New research from Queen Mary University of London has observed the chaotic behaviour of the solar wind at distances closer to the Sun than ever before.
Artist’s concept of the Parker Solar Probe spacecraft approaching the sun. Credit: NASA/Johns Hopkins APL/Steve Gribben
The research team investigated solar wind turbulence near to the Sun using data captured by NASA’s Parker Solar Probe mission.
They found that the turbulence nearer to the Sun is much more intense than further away, which could help to explain some important unanswered questions in space physics.
Dr Chris Chen, Lecturer at Queen Mary and lead author of the study, said: “For many years astrophysicists have been trying to answer long-standing questions about why the solar corona is so hot – hundreds of times hotter than the surface of the Sun, and how the solar wind accelerated to such high speeds – more than a million miles per hour by the time it gets to Earth”.
“We are finding that closer to the Sun the turbulence gets much more intense and that the energy in this turbulence may be enough to cause coronal heating and also accelerate the solar wind”.
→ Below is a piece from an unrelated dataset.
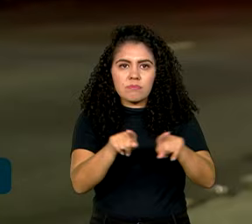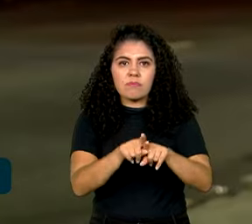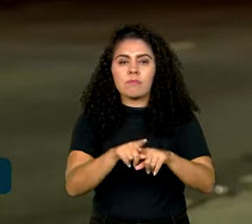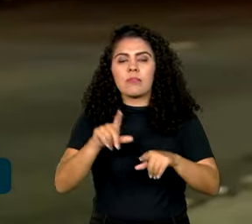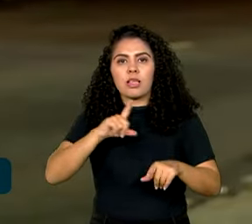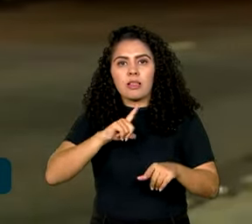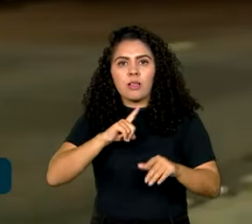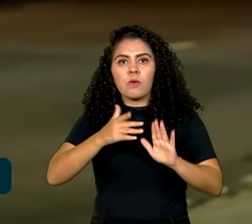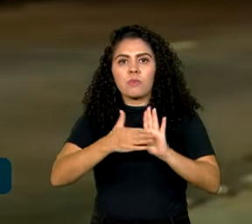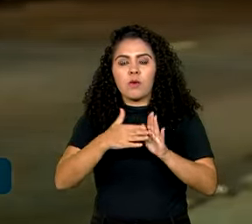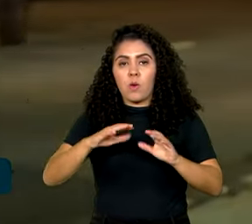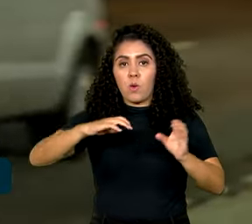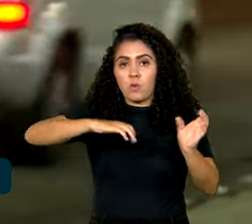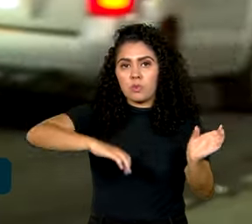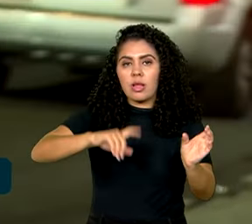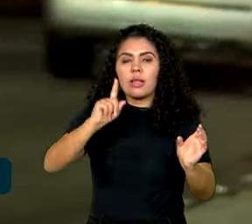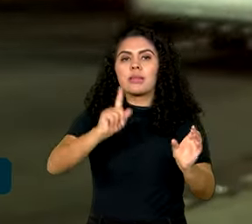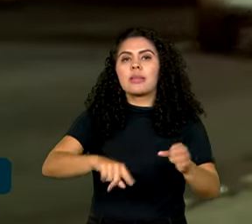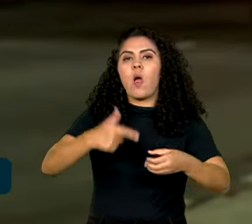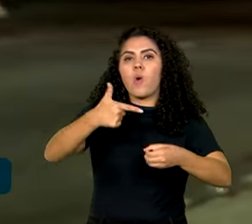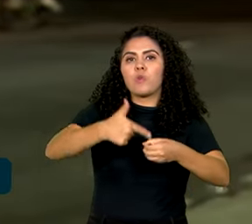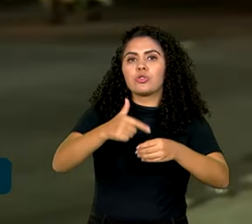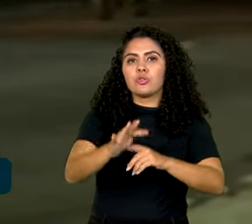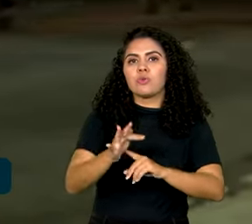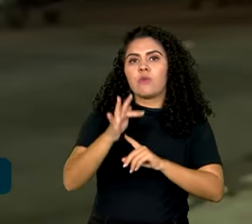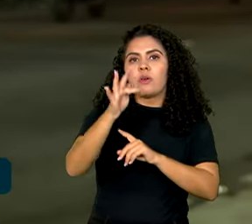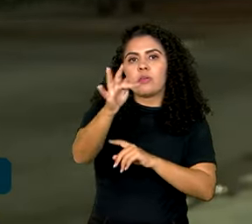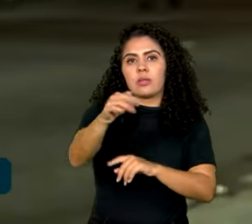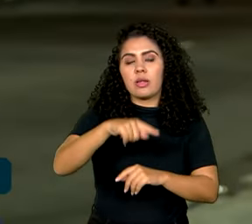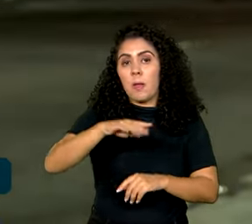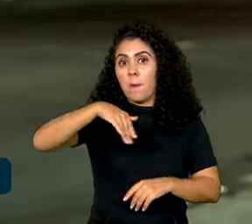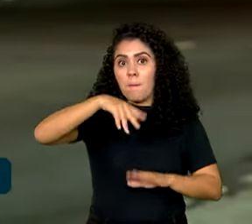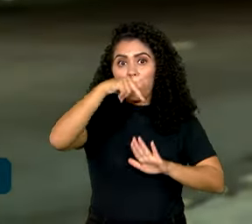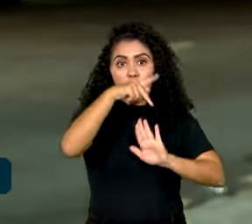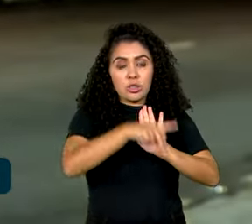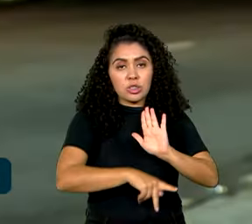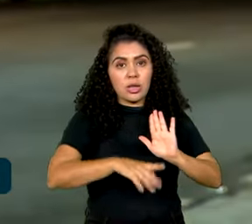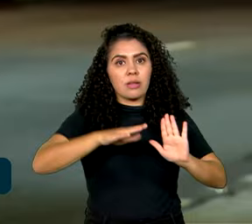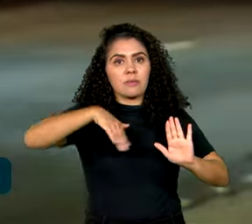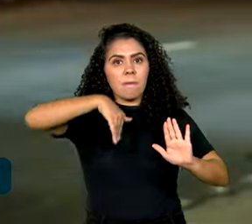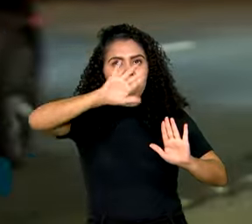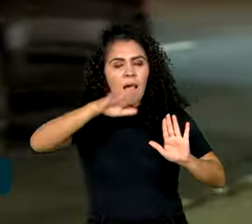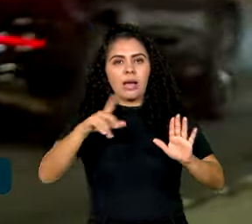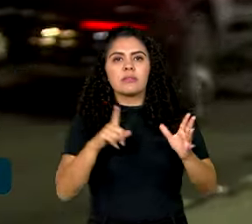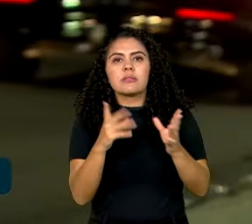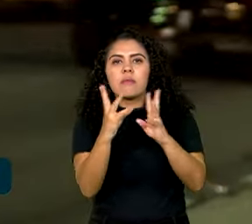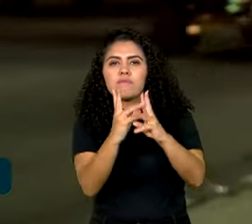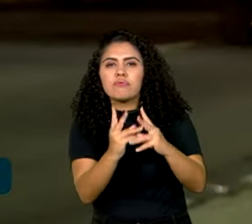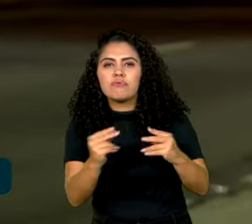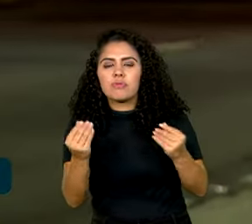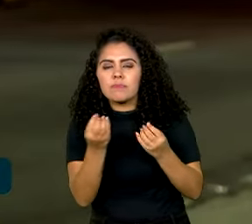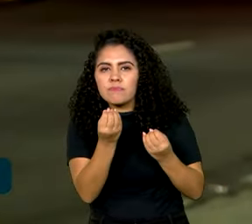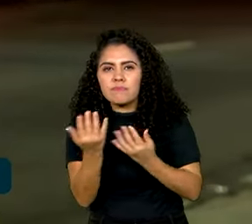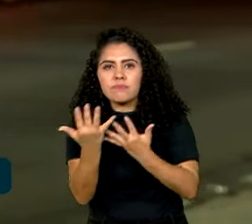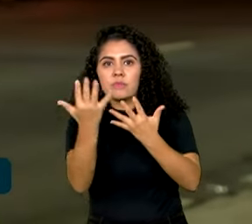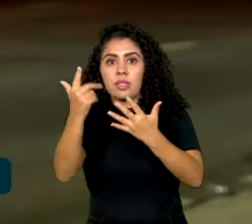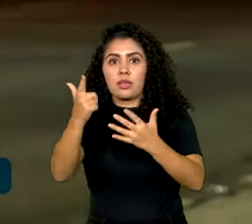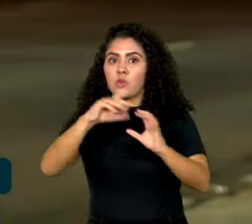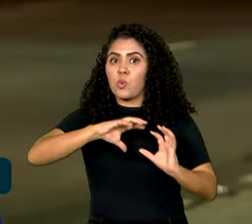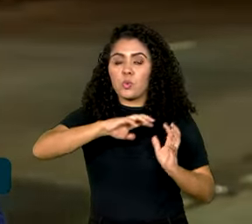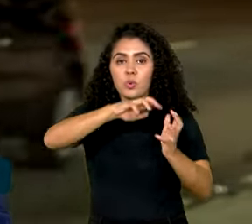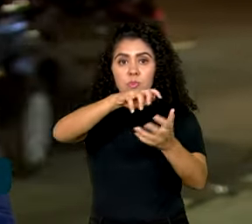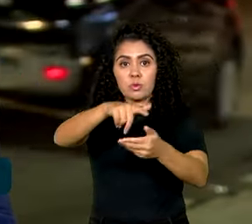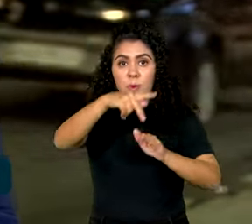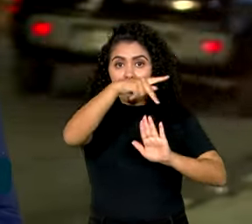Nacional Combustível do Futuro. A maior iniciativa, o maior projeto de descarbonização de transportes do mundo todo. Esse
The study is published today in a special issue of The Astrophysical Journal Supplement on the first results from Parker Solar Probe.
The solar wind forms from charged particles that escape from the corona, the outermost part of the Sun’s atmosphere, and are accelerated into space.
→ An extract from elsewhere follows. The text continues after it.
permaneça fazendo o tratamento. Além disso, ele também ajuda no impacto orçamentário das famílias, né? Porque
Like on Earth, the solar wind does not always flow smoothly and can exhibit irregular swirling motions, known as turbulence.
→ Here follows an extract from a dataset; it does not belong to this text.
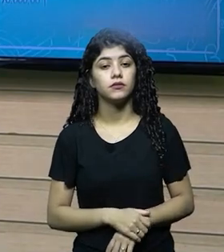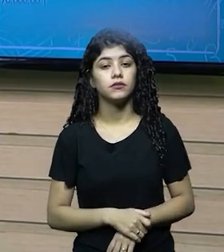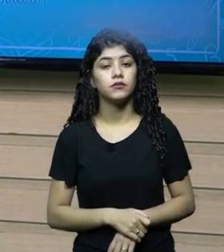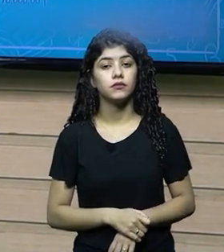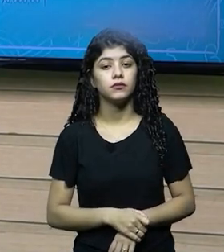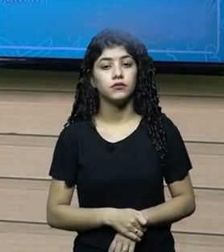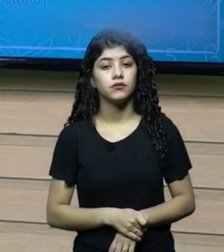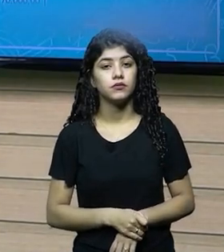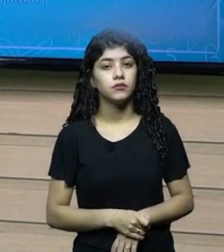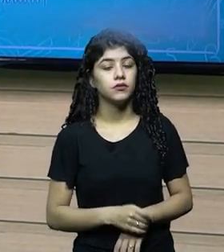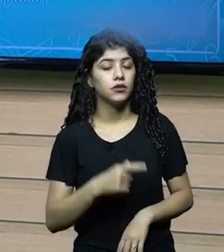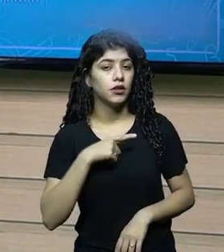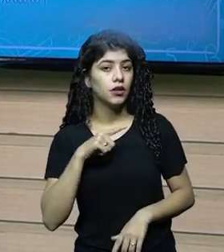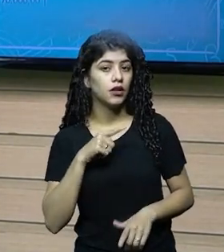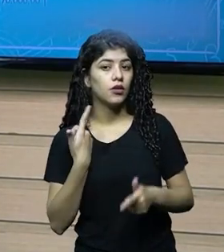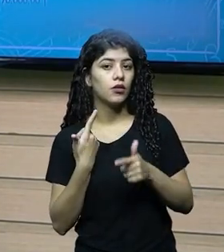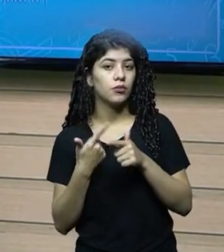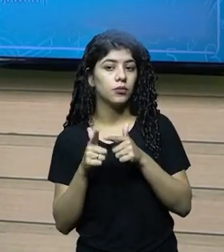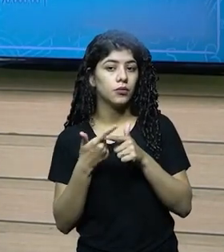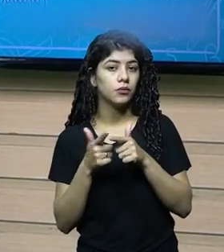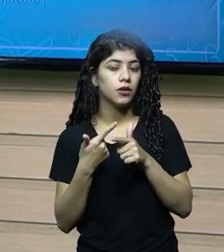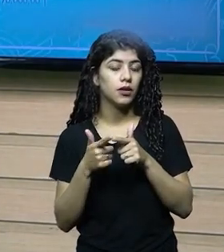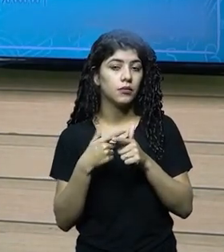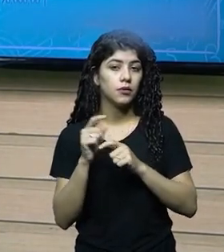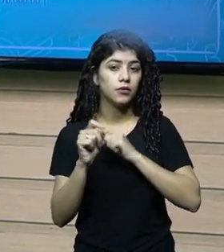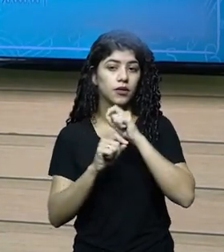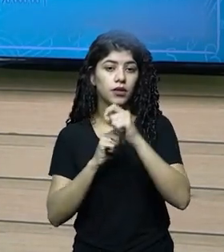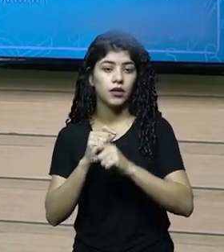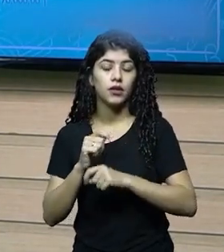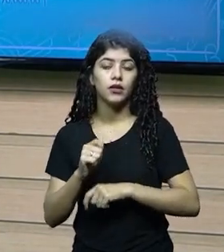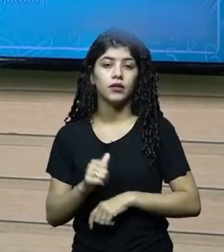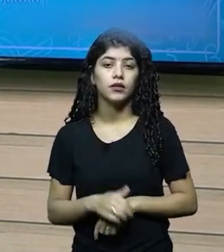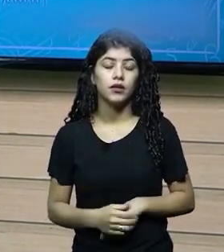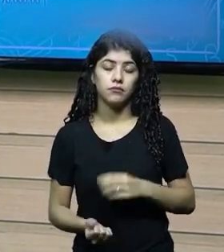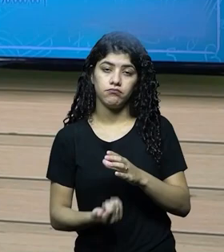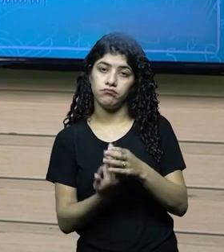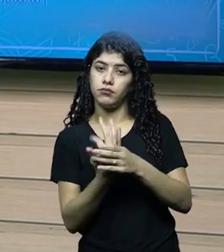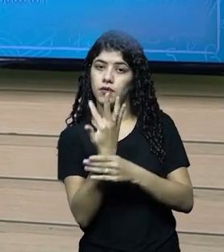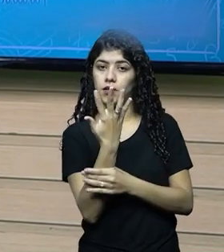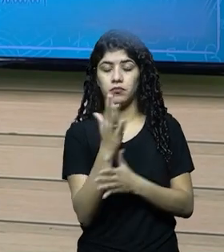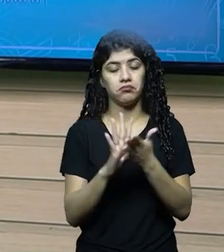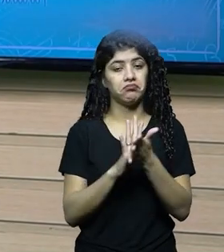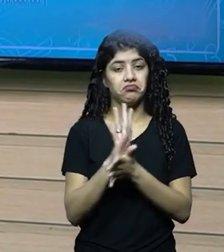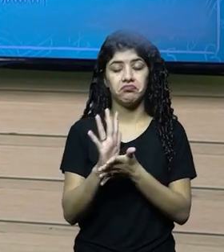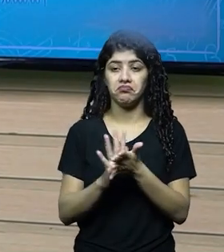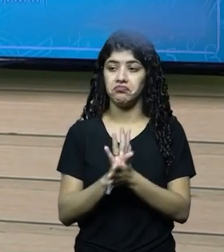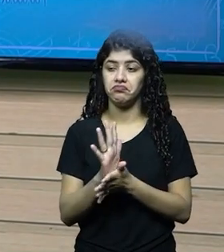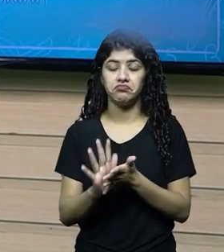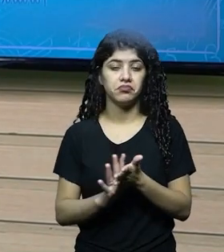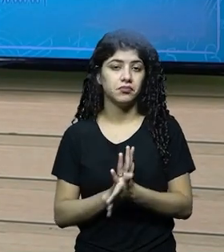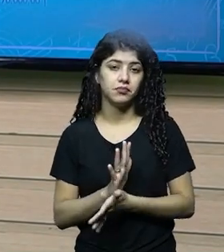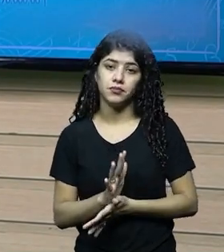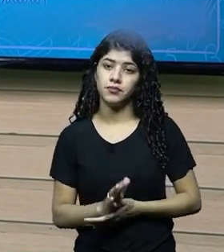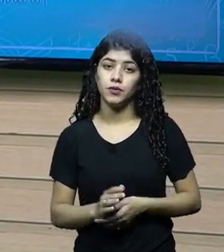sei lá. E aí, como houve um problema na irrigação, essas plantas, elas não se desenvolveram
The new research compares initial measurements from the Parker Solar Probe to theoretical models that suggest how turbulence can heat the corona by transferring its energy to the solar atmosphere, and providing an extra push to the solar wind to make it move at high speeds away from the Sun.
The research team also used data recorded by the probe to investigate the physics behind the chaotic swirling motions that make up the turbulence.
Dr Chen added: “These measurements give us a lot of information about how turbulence works in plasmas such as the solar wind. We have found some intriguing differences in the turbulence properties, which we hope to understand better as the spacecraft continues to get closer to the Sun.”
The Parker Solar Probe launched in August 2018 and has currently completed three full orbits of the Sun, with a closest approach of 35 solar radii from the Sun’s surface - twice as close as any previous spacecraft.
Over the coming years, the spacecraft will gradually get closer, to around nine solar radii from the Sun’s surface in 2024 – and is expected to reach well within the solar corona.
Dr Chen, said: “Although the results we have obtained so far have given us a lot to think about, the best data is yet to come. Once the spacecraft is within the solar corona, we will be able to directly explore this new environment for the first time, and study the processes leading to heating and acceleration there. There may well be some unexpected surprises too.”
The spacecraft is named after the space physicist Eugene Parker, who predicted the existence of the solar wind in 1958, shortly before it was first measured by a spacecraft. At its closest approach the Parker Solar Probe has become the fastest man-made object reaching speeds of more than 200,000 miles per hour.